Marcial atesta a sobrevivência do tabu do olhar sobre o acto sexual na época imperial,
quando lembra que a cortesã afasta as testemunhas
com uma cortina e um ferrolho, e [que] as brechas raramente são visíveis nos
lupanares do Summemmium. As escavações de Pompeia revelaram de facto a existência
de lupanares com quartos dotados de uma cama em alvenaria ao fundo, fechados por
uma cortina. Dois mitos testemunham igualmente o interdito do olhar sobre a nudez
do corpo desejável e sobre os prazeres do amor que daí decorrem. O caçador Acteão,
que viu o corpo nu de Diana enquanto esta se banhava, foi transformado pela deusa
em veado, acabando por ser perseguido pelos seus próprios cães, que não o reconheceram
e o fizeram em pedaços.
A interpretação sexual deste mito
do voyeurismo foi a que conheceu mais sucesso. No romance de Apuleio, Acteão é duplamente
culpado e sacrílego: por um lado, o seu olhar humano ousa dirigir-se ao divino e
maculá-lo; por outro, espia e surpreende o segredo do corpo feminino. E esse segredo,
ou, mais exactamente, a obscuridade do segredo feminino revelado na sua forma mais
aterradora, condena o caçador de desejos a tornar-se um olhar sem fala antes de
ser morto. Todavia, o mito de Psique e Cupido, relatado no coração das Metamorfoses de Apuleio, desloca essa
problemática do desejo e do olhar concupiscente para a problemática do
conhecimento, do amor e da beleza. Psique, fechada num palácio maravilhoso, recebe
todas as noites um marido desconhecido
que a proíbe de olhar para ele, sob pena de o perder para todo o sempre. Porém,
uma noite, Psique resolve transgredir o interdito e põe a descoberto o corpo daquele
que se revela como sendo Cupido, o deus dos desejos, Amor, o deus do amor. O palácio
de Cupido é o lugar simbólico da intimidade, do segredo que sugere o indizível.

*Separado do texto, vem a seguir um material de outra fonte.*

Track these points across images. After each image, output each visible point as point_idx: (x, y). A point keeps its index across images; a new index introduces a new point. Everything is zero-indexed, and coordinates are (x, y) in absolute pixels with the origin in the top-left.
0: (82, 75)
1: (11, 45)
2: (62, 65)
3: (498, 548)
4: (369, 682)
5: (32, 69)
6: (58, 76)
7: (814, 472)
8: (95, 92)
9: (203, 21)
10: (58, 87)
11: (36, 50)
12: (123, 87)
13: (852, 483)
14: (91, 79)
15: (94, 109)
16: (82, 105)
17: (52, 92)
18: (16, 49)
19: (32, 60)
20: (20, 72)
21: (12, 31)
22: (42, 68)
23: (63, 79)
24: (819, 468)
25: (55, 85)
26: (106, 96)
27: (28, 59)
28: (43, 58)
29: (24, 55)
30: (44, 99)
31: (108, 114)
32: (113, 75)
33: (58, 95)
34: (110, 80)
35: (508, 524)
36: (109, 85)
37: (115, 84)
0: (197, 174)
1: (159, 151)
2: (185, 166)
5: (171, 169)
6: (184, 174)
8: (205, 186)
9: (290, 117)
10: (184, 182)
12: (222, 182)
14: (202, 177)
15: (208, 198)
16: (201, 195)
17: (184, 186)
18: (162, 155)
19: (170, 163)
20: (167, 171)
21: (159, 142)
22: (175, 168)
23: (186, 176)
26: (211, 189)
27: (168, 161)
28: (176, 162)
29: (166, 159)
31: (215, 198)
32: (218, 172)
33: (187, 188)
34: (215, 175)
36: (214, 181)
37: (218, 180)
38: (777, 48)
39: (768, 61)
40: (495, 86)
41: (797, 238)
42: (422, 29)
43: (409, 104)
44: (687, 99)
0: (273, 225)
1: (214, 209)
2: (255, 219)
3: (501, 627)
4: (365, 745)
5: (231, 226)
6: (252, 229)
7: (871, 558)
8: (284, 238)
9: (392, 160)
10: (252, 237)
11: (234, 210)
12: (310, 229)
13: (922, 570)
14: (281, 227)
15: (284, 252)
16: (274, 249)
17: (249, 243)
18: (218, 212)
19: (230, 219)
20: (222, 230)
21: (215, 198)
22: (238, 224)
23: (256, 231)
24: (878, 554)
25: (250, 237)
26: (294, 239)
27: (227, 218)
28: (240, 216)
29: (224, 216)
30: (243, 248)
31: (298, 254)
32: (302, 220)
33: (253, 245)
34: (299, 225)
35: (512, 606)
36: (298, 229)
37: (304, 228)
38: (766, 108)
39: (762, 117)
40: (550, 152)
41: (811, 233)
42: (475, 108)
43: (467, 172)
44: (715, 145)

Psique experimenta ali a solidão da prisão feliz, da gaiola dourada que preserva o mistério do amor, mistério sagrado que
apenas se produz à noite, numa escuridão que nenhuma luz deve dissipar, num lugar
desconhecido de todos. Quando Psique revela o corpo divino, não é o sexo masculino
que descobre, ela tem dele uma forma de conhecimento todas as noites, mas sim o
mistério da beleza divina e do amor. A bem dizer, acedemos aqui aos limites superiores,
espirituais e religiosos do espaço da sexualidade». In Géraldine Puccini-Delbey, A
vida sexual na Roma Antiga, 2007, Edições Texto e Grafia, tradução de Tiago
Marques, 2010, Lisboa, ISBN 978-989-828-515-7.